Module 2: The economics of transition
Is it worth it? In this module you’ll learn about Energy Return on Investment (EROI) and how you can use it to compare various energy sources. You’ll also become familiar with transition economics and how it differs from traditional economics.
Module 3: Wicked problems
Identify and define what wicked problems are when it comes to energy efficiency. Learn how these problems arise due to incomplete, contradictory, or changing requirements, and be empowered to work through the problems.
Module 4: Putting it into practice
Using the InTIME© methodology, put what you’ve learnt into practice in a hands-on project and see how the process can lead to innovation and new opportunities.
- Module 1 = 20% (module and quiz 10% + forum submission 10%)
- Module 2 = 20% (module and quiz 10% + forum submission 10%)
- Module 3 = 20% (module and quiz 10% + forum submission 10%)
- Module 4 = 40% (module and quiz 10% + forum submission 30%)
Upon successful completion of the course you will be issued a digital badge to recognise your learning achievements.

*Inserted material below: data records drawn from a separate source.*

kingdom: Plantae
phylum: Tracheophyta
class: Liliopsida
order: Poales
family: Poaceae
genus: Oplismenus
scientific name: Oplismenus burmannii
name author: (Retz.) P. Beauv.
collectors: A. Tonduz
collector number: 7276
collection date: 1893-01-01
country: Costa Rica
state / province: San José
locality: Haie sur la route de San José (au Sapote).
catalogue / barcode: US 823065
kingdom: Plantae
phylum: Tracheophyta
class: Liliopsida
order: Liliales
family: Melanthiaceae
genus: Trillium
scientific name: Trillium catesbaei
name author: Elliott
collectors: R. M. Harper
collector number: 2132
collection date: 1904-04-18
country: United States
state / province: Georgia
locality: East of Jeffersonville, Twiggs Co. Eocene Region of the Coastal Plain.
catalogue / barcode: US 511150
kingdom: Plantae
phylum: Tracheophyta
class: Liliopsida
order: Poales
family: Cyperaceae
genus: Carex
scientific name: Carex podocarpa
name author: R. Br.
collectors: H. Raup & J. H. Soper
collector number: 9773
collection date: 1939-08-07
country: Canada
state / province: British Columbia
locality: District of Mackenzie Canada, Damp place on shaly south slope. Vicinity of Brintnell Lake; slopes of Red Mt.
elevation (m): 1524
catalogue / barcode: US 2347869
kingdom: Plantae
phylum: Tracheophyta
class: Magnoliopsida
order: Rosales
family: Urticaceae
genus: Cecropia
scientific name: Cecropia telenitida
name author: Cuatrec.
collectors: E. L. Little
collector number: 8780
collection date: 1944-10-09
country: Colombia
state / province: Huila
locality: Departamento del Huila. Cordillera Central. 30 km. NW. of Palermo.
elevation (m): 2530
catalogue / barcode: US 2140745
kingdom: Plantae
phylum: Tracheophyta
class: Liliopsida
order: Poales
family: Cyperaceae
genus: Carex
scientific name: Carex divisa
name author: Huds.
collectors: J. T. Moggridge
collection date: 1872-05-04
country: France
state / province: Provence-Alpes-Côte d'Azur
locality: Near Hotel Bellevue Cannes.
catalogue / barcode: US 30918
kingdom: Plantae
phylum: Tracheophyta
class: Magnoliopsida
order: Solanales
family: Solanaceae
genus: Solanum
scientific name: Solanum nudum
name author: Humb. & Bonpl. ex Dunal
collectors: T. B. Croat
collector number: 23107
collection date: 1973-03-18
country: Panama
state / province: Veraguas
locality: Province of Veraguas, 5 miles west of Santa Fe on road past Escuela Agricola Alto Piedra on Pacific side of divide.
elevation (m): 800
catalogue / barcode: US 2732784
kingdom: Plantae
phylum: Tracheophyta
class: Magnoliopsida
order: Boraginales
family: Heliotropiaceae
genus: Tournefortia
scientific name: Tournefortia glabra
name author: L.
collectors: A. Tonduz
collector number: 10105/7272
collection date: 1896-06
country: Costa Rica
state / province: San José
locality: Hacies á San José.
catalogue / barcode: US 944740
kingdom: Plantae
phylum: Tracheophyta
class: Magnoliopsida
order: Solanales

This can take up to 2 months to be delivered after the marking and feedback period.
Adjunct Professor | University of Canterbury
Susan Krumdieck is also co-leader of the Global Association for Transition Engineering and Director of the Advanced Energy and Material Systems Lab.
She's interested in the new methods and tools needed to change existing systems and rapidly shift away from fossil fuels.
After researching every type of renewable and alternative energy technology, as well as sustainable energy systems, Professor Krumdieck has developed the Interdisciplinary Transition Management Engineering (InTIME©) Methodology.
She leads an international group in this emerging field where she encourages social responsibility and sound science for delivering projects that reduce exposure to fossil fuel supply and the risks of climate change.
She's worked on the energy transition of buildings, cities, transport, and freight. She's also worked on sustainable development with rural and remote communities.
Qualifications and Memberships
- Bachelor of Science in Mechanical Engineering – Arizona State University
- Master of Science – Arizona State University
- Doctor of Philosophy – University of Colorado
- Royal Society of New Zealand (RSNZ) (Professional Organisation): Member (MRSNZ)
Please note: our instructors develop and present video content within their courses, but are not always the course facilitator. The course facilitator will engage with learners in the course forums, answer queries and mark assignments.